ASSIGNED TASK
Count the lines of the records that contain the word "slice". Give only the number.

INPUT DATA
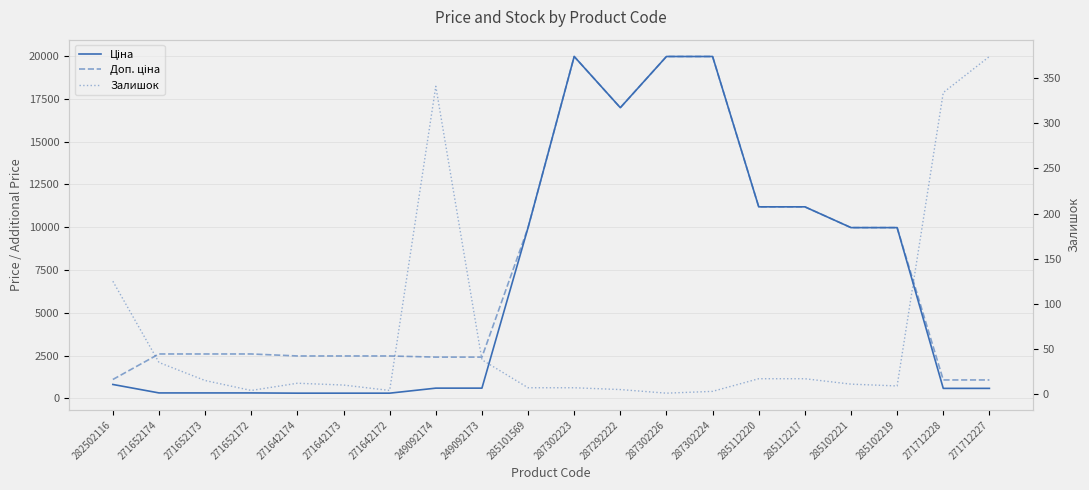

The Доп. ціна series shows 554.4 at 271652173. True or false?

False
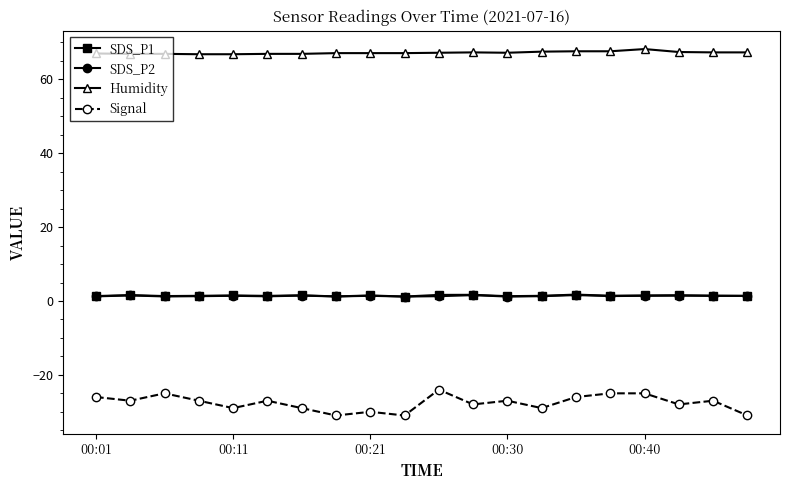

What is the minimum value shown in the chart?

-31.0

* * *

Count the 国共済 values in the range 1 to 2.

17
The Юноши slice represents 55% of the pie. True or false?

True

* * *

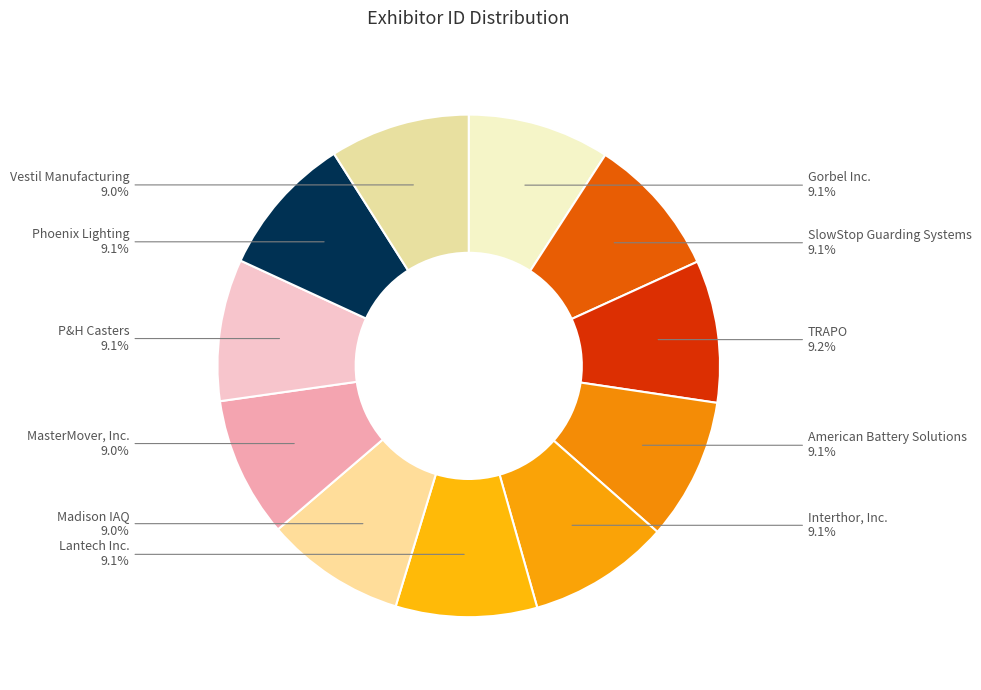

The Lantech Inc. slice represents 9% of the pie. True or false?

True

EXERCISE OUTPUT
2